Most Florida residents already understand that the state is in the midst of a foreclosure crisis. What they may not understand is just how bad the situation really is state-wide. A report put out by LPS Applied Analytics suggests that the mortgage foreclosure situation may be far worse than many people imagined.
According to the report, 56 percent of Florida homeowners that are in foreclosure have not been able to make a mortgage payment in two years or longer. This rate is above the national average (39 percent) and may also explain why some banks are now paying borrowers as much as $20,000 to execute a short sale. As of September, around 84 percent of Florida mortgage foreclosures are more than 18 months in arrears. In contrast, for January 2010, only about 19 percent of the state's foreclosures were 24 months or more delinquent.
In October, Bank of America started a new program that only applies to Florida homeowners.
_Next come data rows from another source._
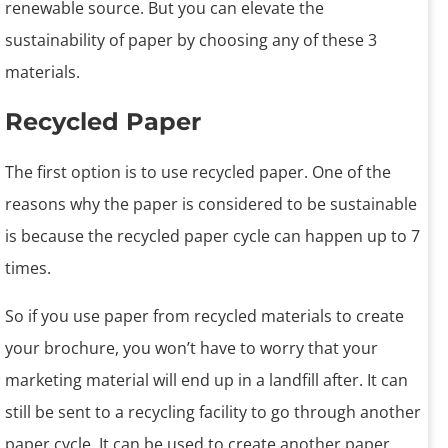
renewable source. But you can elevate the
sustainability of paper by choosing any of these 3
materials.
Recycled Paper
The first option is to use recycled paper. One of the
reasons why the paper is considered to be sustainable
is because the recycled paper cycle can happen up to 7
times.
So if you use paper from recycled materials to create
your brochure, you won’t have to worry that your
marketing material will end up in a landfill after. It can
still be sent to a recycling facility to go through another
paper cycle. It can be used to create another paper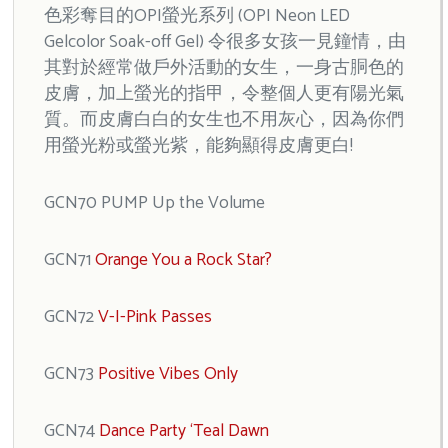
色彩奪目的OPI螢光系列 (OPI Neon LED
Gelcolor Soak-off Gel) 令很多女孩一見鐘情，由
其對於經常做戶外活動的女生，一身古胴色的
皮膚，加上螢光的指甲，令整個人更有陽光氣
質。而皮膚白白的女生也不用灰心，因為你們
用螢光粉或螢光紫，能夠顯得皮膚更白!
GCN70 PUMP Up the Volume
GCN71
Orange You a Rock Star?
GCN72
V-I-Pink Passes
GCN73
Positive Vibes Only
GCN74
Dance Party ‘Teal Dawn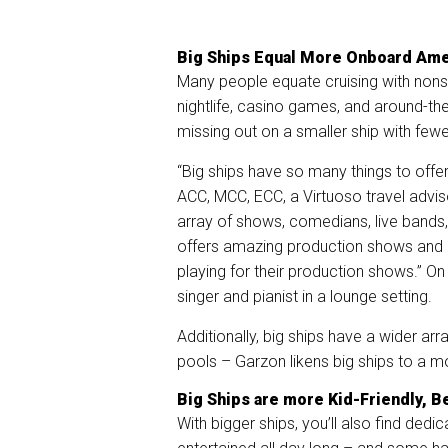
Big Ships Equal More Onboard Ame
Many people equate cruising with nons
nightlife, casino games, and around-the
missing out on a smaller ship with few
“Big ships have so many things to offer
ACC, MCC, ECC, a Virtuoso travel advis
array of shows, comedians, live bands, 
offers amazing production shows and is 
playing for their production shows.” On 
singer and pianist in a lounge setting.
Additionally, big ships have a wider arr
pools – Garzon likens big ships to a m
Big Ships are more Kid-Friendly, B
With bigger ships, you’ll also find dedi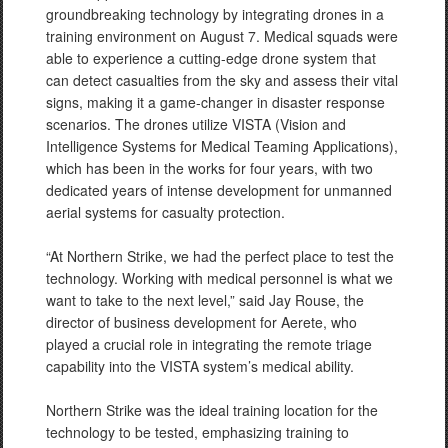
groundbreaking technology by integrating drones in a
training environment on August 7. Medical squads were
able to experience a cutting-edge drone system that
can detect casualties from the sky and assess their vital
signs, making it a game-changer in disaster response
scenarios. The drones utilize VISTA (Vision and
Intelligence Systems for Medical Teaming Applications),
which has been in the works for four years, with two
dedicated years of intense development for unmanned
aerial systems for casualty protection.
“At Northern Strike, we had the perfect place to test the
technology. Working with medical personnel is what we
want to take to the next level,” said Jay Rouse, the
director of business development for Aerete, who
played a crucial role in integrating the remote triage
capability into the VISTA system’s medical ability.
Northern Strike was the ideal training location for the
technology to be tested, emphasizing training to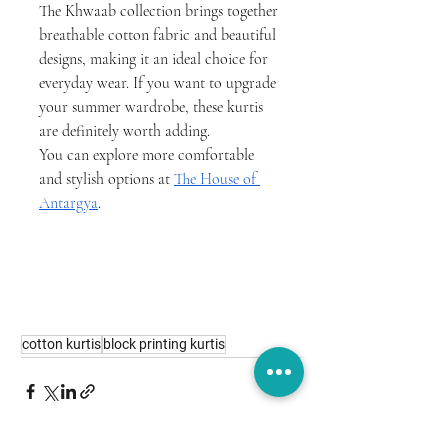
The Khwaab collection brings together 
breathable cotton fabric and beautiful 
designs, making it an ideal choice for 
everyday wear. If you want to upgrade 
your summer wardrobe, these kurtis 
are definitely worth adding.
You can explore more comfortable 
and stylish options at 
The House of 
Antargya
.
cotton kurtis
block printing kurtis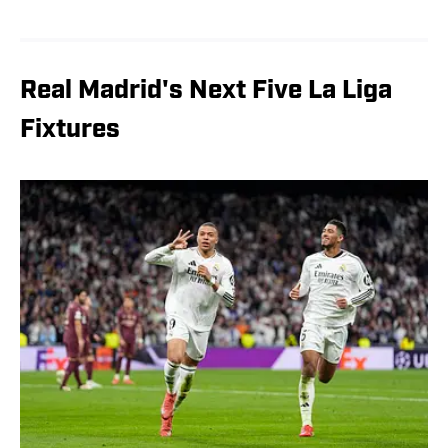
Real Madrid's Next Five La Liga
Fixtures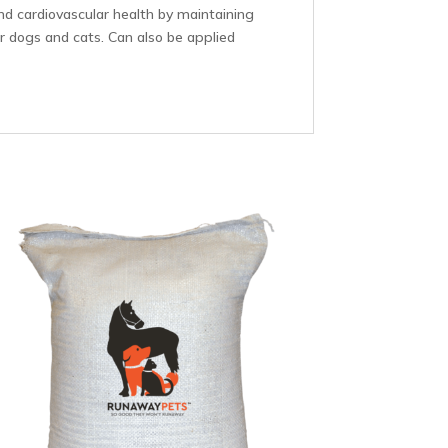
nd cardiovascular health by maintaining
for dogs and cats. Can also be applied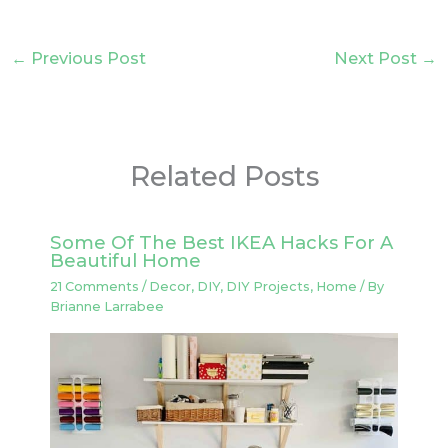
←
Previous Post
Next Post
→
Related Posts
Some Of The Best IKEA Hacks For A
Beautiful Home
21 Comments
/
Decor
,
DIY
,
DIY Projects
,
Home
/ By
Brianne Larrabee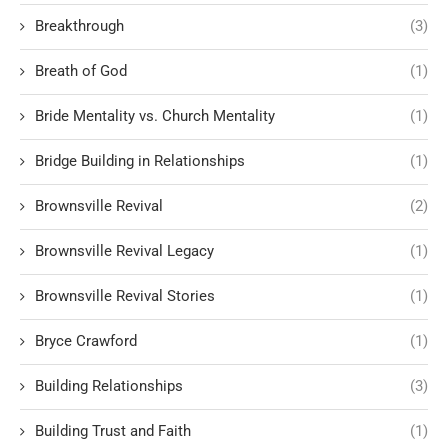
Breakthrough
(3)
Breath of God
(1)
Bride Mentality vs. Church Mentality
(1)
Bridge Building in Relationships
(1)
Brownsville Revival
(2)
Brownsville Revival Legacy
(1)
Brownsville Revival Stories
(1)
Bryce Crawford
(1)
Building Relationships
(3)
Building Trust and Faith
(1)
It gives homeowners up to $20,000 for a short sale rather than letting the homes linger in foreclosure limbo. In some other states, both Wells Fargo and JP Morgan Chase have similar short-sale programs. These are often known as cash for keys programs.
The simple truth is that Florida residents who are behind in their mortgage payments may wish to explore every option available to them. One way to discover what these options are is to seek experienced legal counsel. This type of consultation can be an eye-opener as to the real possibilities for those facing foreclosure.